Various Leishmania species have different tissue tropism resulting in different phenotypes. An ideal Leishmania vaccine would be the one which will control most Leishmania infections. There are several reports that have shown cross protection against L. major infections using either whole parasite lysates or defined proteins from L. donovani (71–72). Additionally, L. donovani DNA vaccines and L. infantum sterol 24-c-methyl-transferase partial knock-out parasites induced a strong protection against L. mexicana and L. major infections respectively (60, 73). Similarly, in our previous studies we showed LdCen^−/− parasite immunized mice are cross-protected against L. braziliensis infection (37). In this study we found that Ldp27^−/− immunized mice were cross-protected against L. major (CL) as well as L. braziliensis (MCL) infections. All these studies suggest that the efficacy of a vaccine candidate will depend on the quality of cellular immunity and the antigen conservation among species. Therefore, it is possible to develop Leishmania vaccines especially the live attenuated parasites which can provide an opportunity for broad based antigen repertoire for the immune system to respond and hence cross protect from infections from other Leishmania species.

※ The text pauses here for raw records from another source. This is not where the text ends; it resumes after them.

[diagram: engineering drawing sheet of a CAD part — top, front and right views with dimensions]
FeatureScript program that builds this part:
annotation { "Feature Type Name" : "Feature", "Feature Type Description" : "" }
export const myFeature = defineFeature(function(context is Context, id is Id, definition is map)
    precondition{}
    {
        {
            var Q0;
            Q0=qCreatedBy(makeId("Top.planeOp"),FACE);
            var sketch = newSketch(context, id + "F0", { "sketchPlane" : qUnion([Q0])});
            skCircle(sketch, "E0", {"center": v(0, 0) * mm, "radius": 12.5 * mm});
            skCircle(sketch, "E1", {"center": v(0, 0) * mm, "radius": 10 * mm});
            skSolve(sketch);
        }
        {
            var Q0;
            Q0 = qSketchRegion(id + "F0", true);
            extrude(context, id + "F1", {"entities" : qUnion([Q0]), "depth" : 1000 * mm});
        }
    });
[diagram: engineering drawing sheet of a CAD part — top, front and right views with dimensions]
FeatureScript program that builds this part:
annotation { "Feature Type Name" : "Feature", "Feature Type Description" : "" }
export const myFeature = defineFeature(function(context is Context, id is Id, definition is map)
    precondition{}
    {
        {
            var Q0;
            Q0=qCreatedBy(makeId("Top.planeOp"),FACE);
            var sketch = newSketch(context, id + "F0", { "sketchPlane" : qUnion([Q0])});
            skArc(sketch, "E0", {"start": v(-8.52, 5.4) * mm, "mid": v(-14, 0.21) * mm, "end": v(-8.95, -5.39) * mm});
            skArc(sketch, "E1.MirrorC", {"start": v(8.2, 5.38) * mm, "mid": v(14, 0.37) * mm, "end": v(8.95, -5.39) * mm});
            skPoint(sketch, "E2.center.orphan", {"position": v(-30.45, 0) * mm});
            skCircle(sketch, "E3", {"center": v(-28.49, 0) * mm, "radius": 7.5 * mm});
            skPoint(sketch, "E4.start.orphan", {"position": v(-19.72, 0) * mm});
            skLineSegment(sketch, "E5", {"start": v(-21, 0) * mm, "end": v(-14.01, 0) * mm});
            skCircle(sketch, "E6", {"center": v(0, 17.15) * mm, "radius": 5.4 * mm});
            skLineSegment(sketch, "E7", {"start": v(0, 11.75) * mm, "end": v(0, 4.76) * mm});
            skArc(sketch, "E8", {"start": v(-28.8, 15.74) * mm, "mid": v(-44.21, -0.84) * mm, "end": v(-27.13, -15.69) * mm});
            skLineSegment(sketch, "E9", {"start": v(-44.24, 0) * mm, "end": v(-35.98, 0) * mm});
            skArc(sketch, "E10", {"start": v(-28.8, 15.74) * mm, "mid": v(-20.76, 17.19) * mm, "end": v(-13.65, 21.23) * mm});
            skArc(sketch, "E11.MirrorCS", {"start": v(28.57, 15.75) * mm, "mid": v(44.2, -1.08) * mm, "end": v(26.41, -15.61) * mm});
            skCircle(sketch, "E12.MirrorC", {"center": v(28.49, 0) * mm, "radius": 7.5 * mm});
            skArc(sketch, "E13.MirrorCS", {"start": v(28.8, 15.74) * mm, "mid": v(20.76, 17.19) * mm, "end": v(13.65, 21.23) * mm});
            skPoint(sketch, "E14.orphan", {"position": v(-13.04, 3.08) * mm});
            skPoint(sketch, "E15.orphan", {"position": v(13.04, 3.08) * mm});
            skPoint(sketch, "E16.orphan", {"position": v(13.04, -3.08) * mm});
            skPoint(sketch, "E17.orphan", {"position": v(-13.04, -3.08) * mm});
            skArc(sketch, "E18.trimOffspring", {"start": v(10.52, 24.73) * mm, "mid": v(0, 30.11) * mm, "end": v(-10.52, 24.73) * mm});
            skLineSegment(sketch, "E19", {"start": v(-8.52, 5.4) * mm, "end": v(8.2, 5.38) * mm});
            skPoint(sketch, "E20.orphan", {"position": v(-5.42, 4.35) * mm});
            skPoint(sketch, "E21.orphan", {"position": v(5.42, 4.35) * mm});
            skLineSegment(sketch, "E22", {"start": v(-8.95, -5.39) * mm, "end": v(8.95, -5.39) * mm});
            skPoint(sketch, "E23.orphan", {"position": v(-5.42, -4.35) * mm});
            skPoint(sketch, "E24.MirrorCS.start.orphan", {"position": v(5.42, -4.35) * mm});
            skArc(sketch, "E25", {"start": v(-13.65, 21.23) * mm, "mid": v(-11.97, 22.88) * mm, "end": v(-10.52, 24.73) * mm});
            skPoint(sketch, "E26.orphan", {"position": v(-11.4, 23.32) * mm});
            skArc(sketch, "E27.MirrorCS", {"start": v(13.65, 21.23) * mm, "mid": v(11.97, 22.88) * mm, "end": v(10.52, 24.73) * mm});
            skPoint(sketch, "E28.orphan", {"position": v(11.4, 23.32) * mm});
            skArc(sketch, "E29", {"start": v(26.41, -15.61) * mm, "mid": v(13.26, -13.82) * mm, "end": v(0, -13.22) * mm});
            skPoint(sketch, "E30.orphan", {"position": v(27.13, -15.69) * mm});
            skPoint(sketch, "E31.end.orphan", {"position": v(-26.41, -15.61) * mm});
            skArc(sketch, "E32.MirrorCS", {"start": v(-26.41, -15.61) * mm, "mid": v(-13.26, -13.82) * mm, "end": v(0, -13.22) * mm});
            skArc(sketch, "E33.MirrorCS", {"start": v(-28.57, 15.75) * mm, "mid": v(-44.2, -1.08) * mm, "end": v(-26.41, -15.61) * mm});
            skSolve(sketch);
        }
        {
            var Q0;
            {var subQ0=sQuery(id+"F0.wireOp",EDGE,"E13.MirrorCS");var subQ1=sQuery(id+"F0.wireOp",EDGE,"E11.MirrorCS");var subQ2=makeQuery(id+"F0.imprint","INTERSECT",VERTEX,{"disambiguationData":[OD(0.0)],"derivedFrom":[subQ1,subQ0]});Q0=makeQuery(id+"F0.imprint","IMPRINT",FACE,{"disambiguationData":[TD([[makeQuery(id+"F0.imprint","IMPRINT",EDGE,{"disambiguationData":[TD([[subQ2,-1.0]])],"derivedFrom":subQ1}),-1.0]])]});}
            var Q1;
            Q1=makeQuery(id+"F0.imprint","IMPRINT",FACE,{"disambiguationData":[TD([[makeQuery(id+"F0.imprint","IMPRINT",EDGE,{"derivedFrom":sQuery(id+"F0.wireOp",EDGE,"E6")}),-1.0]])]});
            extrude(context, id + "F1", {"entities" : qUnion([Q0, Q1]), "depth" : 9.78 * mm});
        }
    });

Overall this study established that the Ldp27^−/− live attenuated parasite could be a potential vaccine candidate against VL, CL and MCL. However, there are significant differences in host immunity depending on the mode of primary infections like needle inoculums vs sand fly mediated infections. Particularly in CL, it has been reported that vaccine induced immunity confers protection against needle challenge but fails to protect mice against sand fly mediated infection (69, 74). These studies strongly suggest testing the efficacy of all Leishmania vaccines against sand fly mediated infections. Recently we have developed a rodent VL model with sand fly vector mediated transmission (75). Vector-transmission generated a slower progression of VL that resembled the chronicity of the disease following natural transmission in the field. The slower progression of disease may be relevant to the evolution of immunity to infection and to pathogenesis. Therefore, the slow progression of vector-initiated VL may be more appropriate for studies of early immune events, parasite establishment, and the screening of drugs and vaccines. Such a model will allow us to test the live attenuated vaccine candidates against sand fly mediated L. donovani infections.

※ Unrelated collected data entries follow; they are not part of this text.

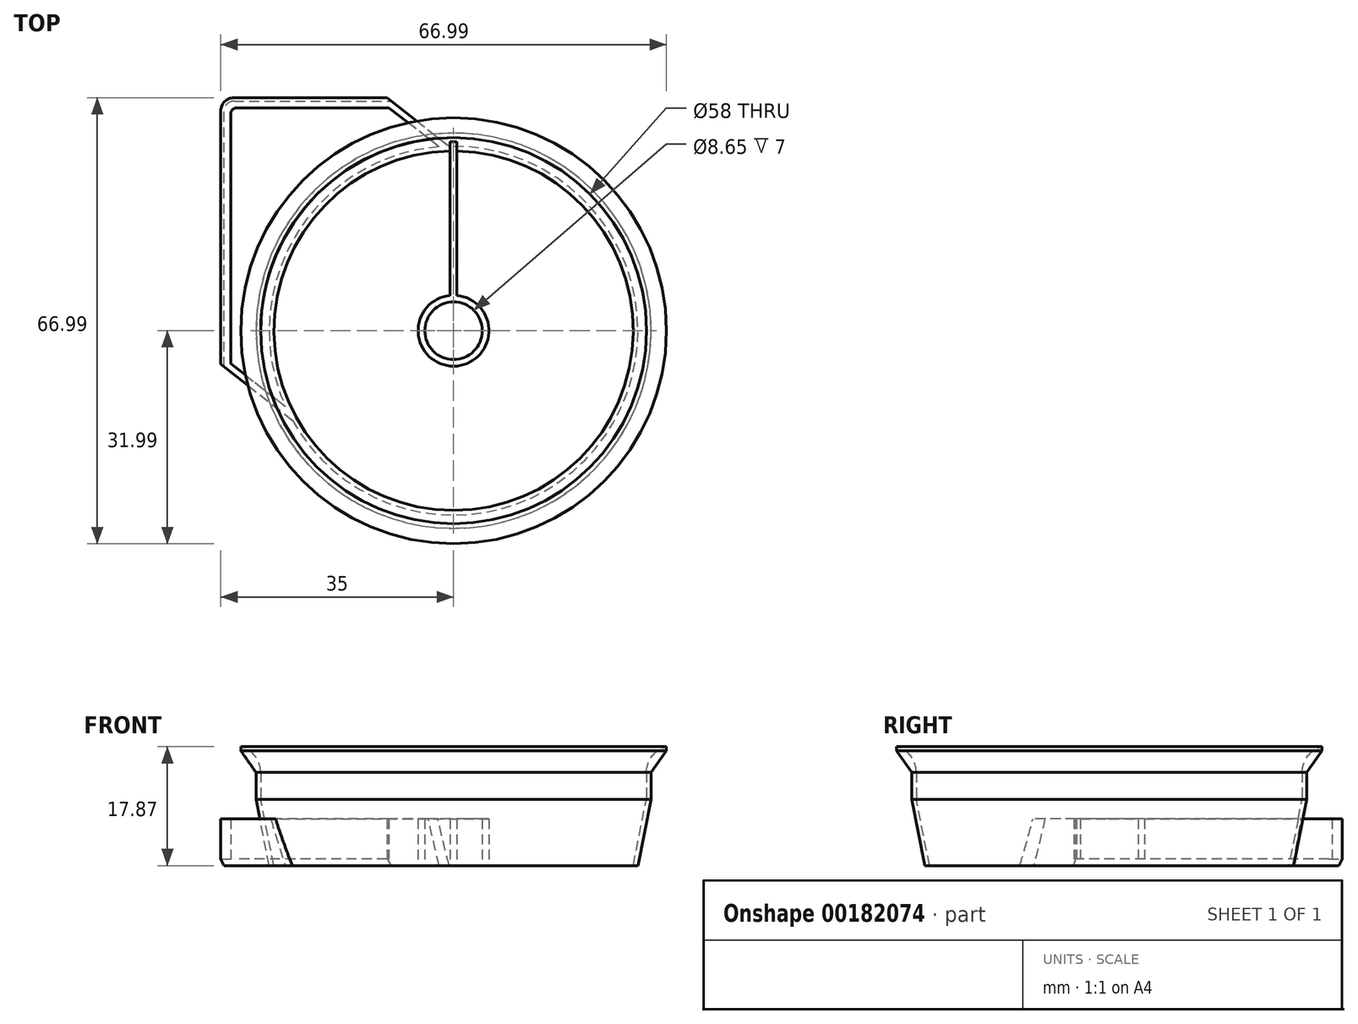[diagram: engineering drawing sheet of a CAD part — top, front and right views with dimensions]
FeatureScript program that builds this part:
annotation { "Feature Type Name" : "Feature", "Feature Type Description" : "" }
export const myFeature = defineFeature(function(context is Context, id is Id, definition is map)
    precondition{}
    {
        {
            var Q0;
            Q0=qCreatedBy(makeId("Front.planeOp"),FACE);
            cPlane(context, id + "F0", {"entities" : qUnion([Q0]), "cplaneType" : CPlaneType.OFFSET, "offset" : 35 * mm, "width" : 150 * mm, "height" : 150 * mm});
        }
        {
            var Q0;
            Q0=qCreatedBy(id+"F0.planeOp",FACE);
            var sketch = newSketch(context, id + "F1", { "sketchPlane" : qUnion([Q0])});
            skLineSegment(sketch, "E0", {"start": v(35, 0) * mm, "end": v(35, 30.59) * mm, "construction": true});
            skPoint(sketch, "E1.visualSharp", {"position": v(60.13, 14.33) * mm});
            skArc(sketch, "E1.filletArc", {"start": v(66.99, 17.87) * mm, "mid": v(64.83, 16.45) * mm, "end": v(64, 14) * mm});
            skLineSegment(sketch, "E2.trimOffspring", {"start": v(64.7, 9.93) * mm, "end": v(64.7, 14) * mm});
            skLineSegment(sketch, "E3", {"start": v(64.7, 14) * mm, "end": v(66.99, 17.27) * mm});
            skLineSegment(sketch, "E4", {"start": v(66.99, 17.27) * mm, "end": v(66.99, 17.87) * mm});
            skLineSegment(sketch, "E5", {"start": v(64, 14) * mm, "end": v(64, 10) * mm});
            skLineSegment(sketch, "E6", {"start": v(64, 10) * mm, "end": v(62, 0) * mm});
            skLineSegment(sketch, "E7", {"start": v(62, 0) * mm, "end": v(62.71, 0) * mm});
            skLineSegment(sketch, "E8", {"start": v(62.71, 0) * mm, "end": v(64.7, 9.93) * mm});
            skSolve(sketch);
        }
        {
            var Q0;
            Q0=makeQuery(id+"F1.imprint","IMPRINT",FACE,{"disambiguationData":[TD([[makeQuery(id+"F1.imprint","IMPRINT",EDGE,{"derivedFrom":sQuery(id+"F1.wireOp",EDGE,"E1.filletArc")}),1.0]])]});
            var Q1;
            Q1=sQuery(id+"F1.wireOp",EDGE,"vP0waRYa-sEjs-OOEK-19TI-QNroBSpxUcqd");
            var Q2;
            Q2=sQuery(id+"F1.wireOp",EDGE,"E1.filletArc");
            var Q3;
            Q3=sQuery(id+"F1.wireOp",EDGE,"MQNye80a-Q02t-6oJt-o7DE-eQ2WEElS9EKd");
            var Q4;
            Q4=sQuery(id+"F1.wireOp",EDGE,"E0");
            revolve(context, id + "F2", {"entities" : qUnion([Q0]), "surfaceEntities" : qUnion([Q1, Q2, Q3]), "axis" : qUnion([Q4]), "revolveType" : RevolveType.FULL});
        }
        {
            var Q0;
            Q0=qCreatedBy(makeId("Top.planeOp"),FACE);
            var sketch = newSketch(context, id + "F3", { "sketchPlane" : qUnion([Q0])});
            skLineSegment(sketch, "E9.bottom", {"start": v(34.5, -30.53) * mm, "end": v(35.5, -30.53) * mm});
            skLineSegment(sketch, "E9.top", {"start": v(34.5, -7.5) * mm, "end": v(35.5, -7.5) * mm});
            skLineSegment(sketch, "E9.left", {"start": v(34.5, -30.53) * mm, "end": v(34.5, -7.5) * mm});
            skLineSegment(sketch, "E9.right", {"start": v(35.5, -30.53) * mm, "end": v(35.5, -7.5) * mm});
            skCircle(sketch, "E10", {"center": v(35, -35) * mm, "radius": 4.5 * mm, "construction": true});
            skLineSegment(sketch, "E11", {"start": v(35, -35) * mm, "end": v(35, -12.05) * mm, "construction": true});
            skSolve(sketch);
        }
        {
            var Q0;
            Q0=makeQuery(id+"F3.imprint","IMPRINT",FACE,{"disambiguationData":[TD([[makeQuery(id+"F3.imprint","IMPRINT",EDGE,{"derivedFrom":sQuery(id+"F3.wireOp",EDGE,"E9.bottom")}),1.0]])]});
            extrude(context, id + "F4", {"entities" : qUnion([Q0]), "operationType" : NewBodyOperationType.ADD, "depth" : 7 * mm});
        }
        {
            var Q0;
            Q0=qCreatedBy(makeId("Top.planeOp"),FACE);
            var sketch = newSketch(context, id + "F5", { "sketchPlane" : qUnion([Q0])});
            skCircle(sketch, "E12", {"center": v(35, -35) * mm, "radius": 4.33 * mm});
            skCircle(sketch, "E13", {"center": v(35, -35) * mm, "radius": 5.33 * mm});
            skSolve(sketch);
        }
        {
            var Q0;
            Q0=makeQuery(id+"F5.imprint","IMPRINT",FACE,{"disambiguationData":[TD([[makeQuery(id+"F5.imprint","IMPRINT",EDGE,{"derivedFrom":sQuery(id+"F5.wireOp",EDGE,"E12")}),-1.0]])]});
            extrude(context, id + "F6", {"entities" : qUnion([Q0]), "operationType" : NewBodyOperationType.ADD, "depth" : 7 * mm});
        }
        {
            var Q0;
            Q0=makeQuery(id+"F4.opExtrude","SWEPT_FACE",FACE,{"disambiguationData":[OSD([sQuery(id+"F3.wireOp",EDGE,"E9.top")])]});
            extrude(context, id + "F7", {"entities" : qUnion([Q0]), "operationType" : NewBodyOperationType.ADD, "endBound" : BoundingType.UP_TO_NEXT, "depth" : 25 * mm});
        }
        {
            var Q0;
            Q0=qCreatedBy(makeId("Top.planeOp"),FACE);
            var sketch = newSketch(context, id + "F8", { "sketchPlane" : qUnion([Q0])});
            skLineSegment(sketch, "E14", {"start": v(0, 0) * mm, "end": v(0, 0) * mm});
            skLineSegment(sketch, "E15", {"start": v(25, 0) * mm, "end": v(31.98, -5.45) * mm});
            skLineSegment(sketch, "E16", {"start": v(0, 0) * mm, "end": v(0, -40.04) * mm});
            skLineSegment(sketch, "E17", {"start": v(0, -40.04) * mm, "end": v(7.31, -45.75) * mm});
            skLineSegment(sketch, "E18", {"start": v(0, 0) * mm, "end": v(25, 0) * mm});
            skLineSegment(sketch, "E19", {"start": v(31.36, -6.24) * mm, "end": v(25.3, -1.5) * mm});
            skLineSegment(sketch, "E20", {"start": v(25.3, -1.5) * mm, "end": v(1.5, -1.5) * mm});
            skLineSegment(sketch, "E21", {"start": v(1.5, -1.5) * mm, "end": v(1.5, -39.94) * mm});
            skLineSegment(sketch, "E22", {"start": v(1.5, -39.94) * mm, "end": v(7.93, -44.96) * mm});
            skLineSegment(sketch, "E23", {"start": v(31.36, -6.24) * mm, "end": v(31.98, -5.45) * mm});
            skLineSegment(sketch, "E24", {"start": v(7.31, -45.75) * mm, "end": v(7.93, -44.96) * mm});
            skSolve(sketch);
        }
        {
            var Q0;
            Q0=makeQuery(id+"F8.imprint","IMPRINT",FACE,{"disambiguationData":[TD([[makeQuery(id+"F8.imprint","IMPRINT",EDGE,{"derivedFrom":sQuery(id+"F8.wireOp",EDGE,"E15")}),-1.0]])]});
            extrude(context, id + "F9", {"entities" : qUnion([Q0]), "operationType" : NewBodyOperationType.ADD, "depth" : 7 * mm});
        }
        {
            var Q0;
            Q0=makeQuery(id+"F9.opExtrude","SWEPT_FACE",FACE,{"disambiguationData":[OSD([sQuery(id+"F8.wireOp",EDGE,"E23")])]});
            extrude(context, id + "F10", {"entities" : qUnion([Q0]), "operationType" : NewBodyOperationType.ADD, "endBound" : BoundingType.UP_TO_NEXT, "depth" : 25 * mm});
        }
        {
            var Q0;
            Q0=makeQuery(id+"F9.opExtrude","SWEPT_FACE",FACE,{"disambiguationData":[OSD([sQuery(id+"F8.wireOp",EDGE,"E24")])]});
            extrude(context, id + "F11", {"entities" : qUnion([Q0]), "operationType" : NewBodyOperationType.ADD, "endBound" : BoundingType.UP_TO_NEXT, "depth" : 25 * mm});
        }
        {
            var Q0;
            Q0=makeQuery(id+"F9.opExtrude","SWEPT_EDGE",EDGE,{"disambiguationData":[OSD([sQuery(id+"F8.wireOp",EDGE,"E16"),sQuery(id+"F8.wireOp",EDGE,"E18")])]});
            fillet(context, id + "F12", {"entities" : qUnion([Q0]), "radius" : 2 * mm, "tangentPropagation" : true, "allowEdgeOverflow" : false});
        }
        {
            var Q0;
            Q0=makeQuery(id+"F9.opExtrude","SWEPT_EDGE",EDGE,{"disambiguationData":[OSD([sQuery(id+"F8.wireOp",EDGE,"E20"),sQuery(id+"F8.wireOp",EDGE,"E21")])]});
            fillet(context, id + "F13", {"entities" : qUnion([Q0]), "radius" : 1 * mm, "tangentPropagation" : true, "allowEdgeOverflow" : false});
        }
        {
            var Q0;
            Q0=makeQuery(id+"F9.opExtrude","CAP_EDGE",EDGE,{"disambiguationData":[OSD([sQuery(id+"F8.wireOp",EDGE,"E18")])],"isStart":true});
            chamfer(context, id + "F14", {"entities" : qUnion([Q0]), "chamferType" : ChamferType.TWO_OFFSETS, "width1" : .5 * mm, "oppositeDirection" : false, "width2" : 1 * mm, "tangentPropagation" : true});
        }
    });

In summary, our results demonstrate that immunization with Ldp27^−/− parasites provides a significant protection against infection with homologous as well as heterologous species of Leishmania parasites. The immunization induced antigen specific strong multifunctional CD4 and CD8 T cells as correlates of immune protection. Ldp27^−/− parasites elicit memory response both in the presence and absence of parasite persistence and the antigen specific cell mediated immunity correlated with robust NO generation and humoral response. Further Ldp27^−/− parasites are safe since they do not persist for a long time hence reducing the chance of reversion to wild type and do not cause pathogenesis. Taken together, these studies strongly support that the Ldp27^−/− mutant parasite is a safe and effective immunogen and has a potential to be a vaccine against a broad spectrum of leishmaniasis.